ScreenX provides enhanced immersion in theaters
Prof. Junyoung Noh and CGV commercialize ScreenX technology Screened films include Chinatown, The Priests, The Himalayas, and several Chinese films"Local technology expected to take over the Hollywood market"
The expedition climbs to an altitude of 8,750 meters. An avalanche creates a cloud of snow. The next crisis is a cliff. Climbers manage to hang on thanks to their ice axes, but there is nothing but white below. The suspense builds with the footage projected onto the main screen as well as the side walls. The Himalayas, a film directed by Suk-hoon Lee, was released for the multi-projection system ScreenX.
Director Lee filmed major scenes while keeping in mind the three-sided projection of ScreenX. The 270-degree projection of the 2,400 km long Himalayas makes the audience feel as if they are present at the scene.
Theaters today feature not only 2D films, but also films in 3D, 4DX, and ScreenX. Extensive research is being conducted into the new possibilities offered by expanded projection area. Film directors can enjoy more freedom of expression, while the audience gets to be fully immersed.
ScreenX is a multi-projection system jointly developed by KAIST and CJ CGV. While existing theaters only have one front screen, ScreenX projects footage onto the main screen and the side walls. The technology has been patented in Korea, the US, China, and Europe (181 completed out of 132 overseas patents). R&D was led by Junyoung Noh, a professor at KAIST, who is well-known as an expert in computer graphics.
"Three-dimensional films grew popular after the release of Avatar three to four years ago. But these films caused more strain on the eyes, and a new alternative was needed. A graduate working at CJ approached me with the basic idea of ScreenX, asking if it was technically feasible. We explored the possible options, and this led to actual development.”
The greatest advantage of ScreenX is that it can be introduced to existing theaters simply by adding low-cost projectors.

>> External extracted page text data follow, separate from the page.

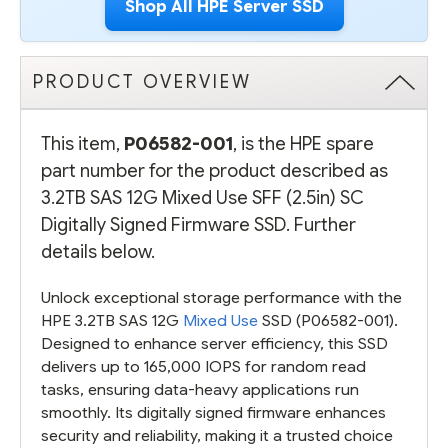
Shop All HPE Server SSD
PRODUCT OVERVIEW
This item,
P06582-001
, is the HPE spare
part number for the product described as
3.2TB SAS 12G Mixed Use SFF (2.5in) SC
Digitally Signed Firmware SSD. Further
details below.
Unlock exceptional storage performance with the
HPE 3.2TB SAS 12G
Mixed Use
SSD (P06582-001).
Designed to enhance server efficiency, this SSD
delivers up to 165,000 IOPS for random read
tasks, ensuring data-heavy applications run
smoothly. Its digitally signed firmware enhances
security and reliability, making it a trusted choice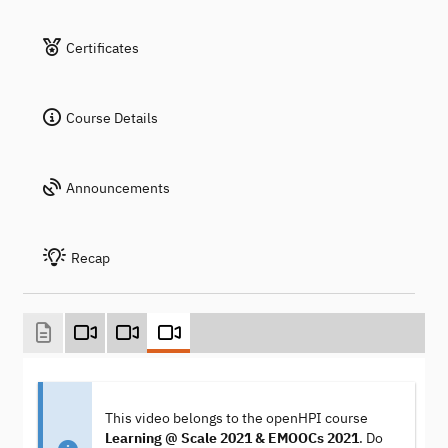
Certificates
Course Details
Announcements
Recap
This video belongs to the openHPI course
Learning @ Scale 2021 & EMOOCs 2021
. Do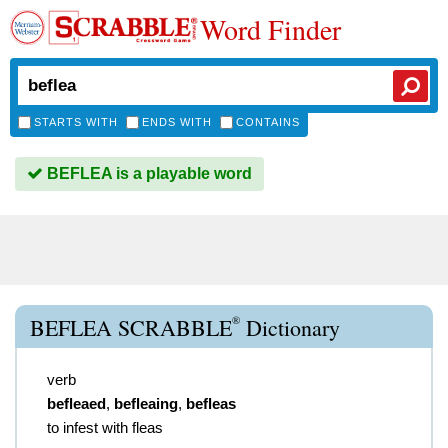
Word Finder
STARTS WITH
ENDS WITH
CONTAINS
BEFLEA is a playable word
®
BEFLEA SCRABBLE
Dictionary
verb
befleaed
,
befleaing
,
befleas
to infest with fleas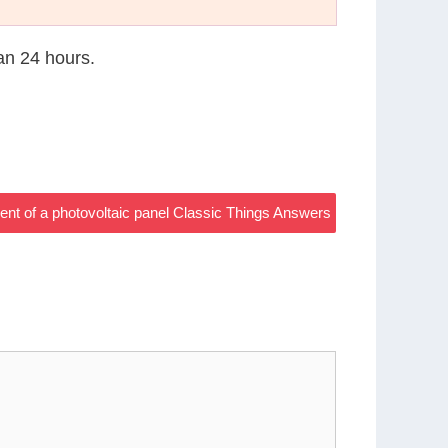
han 24 hours.
ment of a photovoltaic panel Classic Things Answers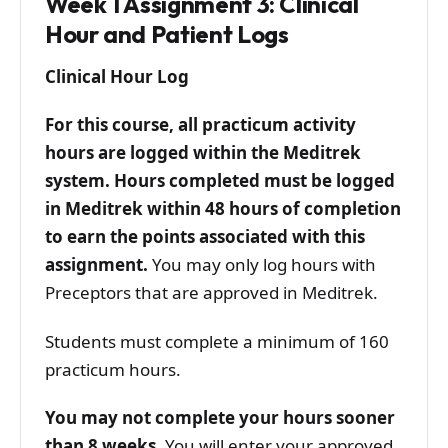
Week 1 Assignment 3: Clinical
Hour and Patient Logs
Clinical Hour Log
For this course, all practicum activity
hours are logged within the Meditrek
system. Hours completed must be logged
in Meditrek within 48 hours of completion
to earn the points associated with this
assignment.
You may only log hours with
Preceptors that are approved in Meditrek.
Students must complete a minimum of 160
practicum hours.
You may not complete your hours sooner
than 8 weeks.
You will enter your approved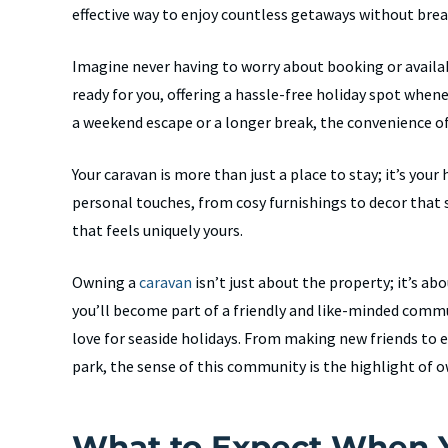
effective way to enjoy countless getaways without brea
Imagine never having to worry about booking or availab
ready for you, offering a hassle-free holiday spot when
a weekend escape or a longer break, the convenience o
Your caravan is more than just a place to stay; it’s yo
personal touches, from cosy furnishings to decor that s
that feels uniquely yours.
Owning a
caravan
isn’t just about the property; it’s abo
you’ll become part of a friendly and like-minded comm
love for seaside holidays. From making new friends to
park, the sense of this community is the highlight of 
What to Expect When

This affordable technology can be applied to not only local theaters, but also overseas markets. The footage is projected onto the main screen and two walls, providing enhanced immersion for the viewers while maintaining the feel of a theater. Compared to existing three-dimensional films, ScreenX is more convenient because it does not require 3D glasses and does not cause dizziness.

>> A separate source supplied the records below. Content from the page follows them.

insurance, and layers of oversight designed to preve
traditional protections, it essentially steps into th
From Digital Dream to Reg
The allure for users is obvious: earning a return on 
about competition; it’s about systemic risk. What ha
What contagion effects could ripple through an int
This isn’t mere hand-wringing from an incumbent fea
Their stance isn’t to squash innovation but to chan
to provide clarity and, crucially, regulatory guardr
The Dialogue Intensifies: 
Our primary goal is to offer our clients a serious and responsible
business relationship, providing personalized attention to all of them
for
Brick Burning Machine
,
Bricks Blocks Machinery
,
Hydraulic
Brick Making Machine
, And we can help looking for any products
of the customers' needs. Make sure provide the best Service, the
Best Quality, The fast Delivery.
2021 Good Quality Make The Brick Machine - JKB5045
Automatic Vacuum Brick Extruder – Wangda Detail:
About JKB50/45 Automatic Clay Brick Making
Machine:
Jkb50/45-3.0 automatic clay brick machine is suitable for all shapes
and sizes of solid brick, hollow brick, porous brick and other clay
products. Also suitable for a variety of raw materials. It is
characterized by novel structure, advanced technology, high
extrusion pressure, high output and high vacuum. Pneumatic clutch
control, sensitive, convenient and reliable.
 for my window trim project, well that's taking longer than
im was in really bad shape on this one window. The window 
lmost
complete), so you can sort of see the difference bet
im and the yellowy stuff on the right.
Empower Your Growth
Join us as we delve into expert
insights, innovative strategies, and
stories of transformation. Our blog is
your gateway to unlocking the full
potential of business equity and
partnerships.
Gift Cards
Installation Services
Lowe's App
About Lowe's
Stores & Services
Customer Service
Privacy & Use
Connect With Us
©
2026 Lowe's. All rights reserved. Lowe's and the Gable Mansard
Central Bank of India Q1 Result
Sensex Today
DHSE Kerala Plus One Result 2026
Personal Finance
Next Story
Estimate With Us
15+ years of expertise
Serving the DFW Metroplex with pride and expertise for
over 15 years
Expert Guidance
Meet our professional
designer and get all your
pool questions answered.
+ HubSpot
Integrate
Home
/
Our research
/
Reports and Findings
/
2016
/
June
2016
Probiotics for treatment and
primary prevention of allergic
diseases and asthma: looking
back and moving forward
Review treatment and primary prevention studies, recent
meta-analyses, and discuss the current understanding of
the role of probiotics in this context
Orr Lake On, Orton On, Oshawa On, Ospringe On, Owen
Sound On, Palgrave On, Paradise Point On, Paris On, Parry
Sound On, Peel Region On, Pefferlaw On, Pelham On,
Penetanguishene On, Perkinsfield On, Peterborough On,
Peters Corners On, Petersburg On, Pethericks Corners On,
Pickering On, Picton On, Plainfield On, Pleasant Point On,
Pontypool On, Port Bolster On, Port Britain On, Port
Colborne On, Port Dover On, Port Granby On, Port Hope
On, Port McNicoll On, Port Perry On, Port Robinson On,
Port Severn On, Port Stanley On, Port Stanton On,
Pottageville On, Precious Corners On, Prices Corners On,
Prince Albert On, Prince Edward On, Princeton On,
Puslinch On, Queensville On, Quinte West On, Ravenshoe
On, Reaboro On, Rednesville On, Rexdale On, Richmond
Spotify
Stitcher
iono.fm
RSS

The ScreenX theater is the same as existing theaters, except for the installation of five additional projectors on the sides and top. Footage is projected onto the front screen and onto fabric walls on the sides.
Wooseung Choi, the ScreenX team leader at CJ, said, “The side walls are your average walls, but we have developed technology that allows projection onto the sides. The audience can experience a more majestic environment when watching fantasy genres on ScreenX.”
◆ "ScreenX to take over the Hollywood-centered film market "
The first film screened using ScreenX was Chinatown, released in May last year. This was followed by The Priests, which came under the spotlight for its exorcism scene. The Chinese fantasy thriller Mojin: The Lost Legend, will also be released at the end of the year on ScreenX.
The key to ScreenX is that multiple projectors must be synchronized and move as if they are one. Professor Noh explained, “To prevent distortion, the projectors must move as if they are one body. We also had to pay attention to technical details to prevent light from the sides entering viewers’ eyes.”
Another important phase for commercialization was implementation in actual theaters. To find theaters suitable for ScreenX, a database was built for all theaters throughout the country. Tests were conducted when theaters were not open to the public.
Professor Noh, who only had access to empty theaters in the early morning, said, “All my exhaustion was replaced by satisfaction with the successful launch of ScreenX.”
Similar to how 3D films are shot using two cameras, ScreenX films are best when shot with three cameras. However, films shot on one camera can be easily adapted for ScreenX.
CGV and KAIST are entering their third year of the joint research project. The two teams plan to expand from infrastructure to technology development, so as to easily produce creative content. Professor Noh said, “We will develop technologies from the perspective of content makers, so that ScreenX can be more widely utilized. We will also minimize any distortion that may occur depending on where the audience is seated.”
ScreenX is currently installed for 78 screens in 47 local theaters including those in Hongdae, Pangyo, Yeouido, and Sejong. Professor Noh said, “The film market is dominated by Hollywood, but Korea can now move to the forefront with ScreenX.”